_WHAT TO PRODUCE:_
Rewrite the rows below, substituting "Refrain" for each occurrence of "Chorus". Keep every other line unchanged.

Stored data entries:
◇ ◇ ◇ ◇ ◇ ◇ ◇

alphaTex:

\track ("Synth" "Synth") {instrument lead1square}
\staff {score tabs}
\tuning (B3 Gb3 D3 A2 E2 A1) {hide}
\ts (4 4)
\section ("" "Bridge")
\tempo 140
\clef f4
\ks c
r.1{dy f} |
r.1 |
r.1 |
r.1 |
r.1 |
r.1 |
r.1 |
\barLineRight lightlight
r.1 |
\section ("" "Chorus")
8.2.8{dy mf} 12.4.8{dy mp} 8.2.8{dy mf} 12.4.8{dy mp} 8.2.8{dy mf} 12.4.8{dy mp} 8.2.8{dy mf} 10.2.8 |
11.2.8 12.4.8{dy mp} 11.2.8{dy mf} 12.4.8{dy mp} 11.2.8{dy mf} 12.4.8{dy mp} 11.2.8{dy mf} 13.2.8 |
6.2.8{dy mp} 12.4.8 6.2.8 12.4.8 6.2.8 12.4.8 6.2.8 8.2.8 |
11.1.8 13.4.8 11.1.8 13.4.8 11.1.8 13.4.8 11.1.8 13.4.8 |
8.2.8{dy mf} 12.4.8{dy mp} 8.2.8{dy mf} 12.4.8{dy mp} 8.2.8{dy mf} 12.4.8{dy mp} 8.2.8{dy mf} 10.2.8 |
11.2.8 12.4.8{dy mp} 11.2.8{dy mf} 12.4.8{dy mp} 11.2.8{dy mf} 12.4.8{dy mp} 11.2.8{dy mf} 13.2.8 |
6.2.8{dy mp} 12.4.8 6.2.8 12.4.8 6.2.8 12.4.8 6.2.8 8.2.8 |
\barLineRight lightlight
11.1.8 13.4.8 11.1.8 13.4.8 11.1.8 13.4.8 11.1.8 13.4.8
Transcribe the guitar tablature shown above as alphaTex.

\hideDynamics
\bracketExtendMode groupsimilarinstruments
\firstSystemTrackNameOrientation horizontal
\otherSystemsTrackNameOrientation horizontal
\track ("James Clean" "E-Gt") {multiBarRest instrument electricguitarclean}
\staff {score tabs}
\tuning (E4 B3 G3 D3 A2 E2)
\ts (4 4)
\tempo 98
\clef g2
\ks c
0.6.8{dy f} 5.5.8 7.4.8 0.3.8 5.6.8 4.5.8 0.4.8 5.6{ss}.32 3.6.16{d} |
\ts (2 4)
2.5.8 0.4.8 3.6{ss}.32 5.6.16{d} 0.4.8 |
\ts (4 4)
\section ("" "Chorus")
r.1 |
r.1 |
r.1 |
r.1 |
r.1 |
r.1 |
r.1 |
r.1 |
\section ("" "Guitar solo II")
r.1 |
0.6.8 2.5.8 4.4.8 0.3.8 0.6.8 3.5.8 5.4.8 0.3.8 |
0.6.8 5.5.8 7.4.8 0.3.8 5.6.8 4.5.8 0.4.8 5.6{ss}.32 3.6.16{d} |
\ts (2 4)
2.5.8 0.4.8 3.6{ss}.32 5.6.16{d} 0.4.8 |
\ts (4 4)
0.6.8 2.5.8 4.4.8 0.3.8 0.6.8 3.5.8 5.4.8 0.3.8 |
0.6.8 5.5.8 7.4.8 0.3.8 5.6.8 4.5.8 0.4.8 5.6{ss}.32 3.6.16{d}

◇ ◇ ◇ ◇ ◇ ◇ ◇

_TASK ANSWER:_
alphaTex:

\track ("Synth" "Synth") {instrument lead1square}
\staff {score tabs}
\tuning (B3 Gb3 D3 A2 E2 A1) {hide}
\ts (4 4)
\section ("" "Bridge")
\tempo 140
\clef f4
\ks c
r.1{dy f} |
r.1 |
r.1 |
r.1 |
r.1 |
r.1 |
r.1 |
\barLineRight lightlight
r.1 |
\section ("" "Refrain")
8.2.8{dy mf} 12.4.8{dy mp} 8.2.8{dy mf} 12.4.8{dy mp} 8.2.8{dy mf} 12.4.8{dy mp} 8.2.8{dy mf} 10.2.8 |
11.2.8 12.4.8{dy mp} 11.2.8{dy mf} 12.4.8{dy mp} 11.2.8{dy mf} 12.4.8{dy mp} 11.2.8{dy mf} 13.2.8 |
6.2.8{dy mp} 12.4.8 6.2.8 12.4.8 6.2.8 12.4.8 6.2.8 8.2.8 |
11.1.8 13.4.8 11.1.8 13.4.8 11.1.8 13.4.8 11.1.8 13.4.8 |
8.2.8{dy mf} 12.4.8{dy mp} 8.2.8{dy mf} 12.4.8{dy mp} 8.2.8{dy mf} 12.4.8{dy mp} 8.2.8{dy mf} 10.2.8 |
11.2.8 12.4.8{dy mp} 11.2.8{dy mf} 12.4.8{dy mp} 11.2.8{dy mf} 12.4.8{dy mp} 11.2.8{dy mf} 13.2.8 |
6.2.8{dy mp} 12.4.8 6.2.8 12.4.8 6.2.8 12.4.8 6.2.8 8.2.8 |
\barLineRight lightlight
11.1.8 13.4.8 11.1.8 13.4.8 11.1.8 13.4.8 11.1.8 13.4.8
Transcribe the guitar tablature shown above as alphaTex.

\hideDynamics
\bracketExtendMode groupsimilarinstruments
\firstSystemTrackNameOrientation horizontal
\otherSystemsTrackNameOrientation horizontal
\track ("James Clean" "E-Gt") {multiBarRest instrument electricguitarclean}
\staff {score tabs}
\tuning (E4 B3 G3 D3 A2 E2)
\ts (4 4)
\tempo 98
\clef g2
\ks c
0.6.8{dy f} 5.5.8 7.4.8 0.3.8 5.6.8 4.5.8 0.4.8 5.6{ss}.32 3.6.16{d} |
\ts (2 4)
2.5.8 0.4.8 3.6{ss}.32 5.6.16{d} 0.4.8 |
\ts (4 4)
\section ("" "Refrain")
r.1 |
r.1 |
r.1 |
r.1 |
r.1 |
r.1 |
r.1 |
r.1 |
\section ("" "Guitar solo II")
r.1 |
0.6.8 2.5.8 4.4.8 0.3.8 0.6.8 3.5.8 5.4.8 0.3.8 |
0.6.8 5.5.8 7.4.8 0.3.8 5.6.8 4.5.8 0.4.8 5.6{ss}.32 3.6.16{d} |
\ts (2 4)
2.5.8 0.4.8 3.6{ss}.32 5.6.16{d} 0.4.8 |
\ts (4 4)
0.6.8 2.5.8 4.4.8 0.3.8 0.6.8 3.5.8 5.4.8 0.3.8 |
0.6.8 5.5.8 7.4.8 0.3.8 5.6.8 4.5.8 0.4.8 5.6{ss}.32 3.6.16{d}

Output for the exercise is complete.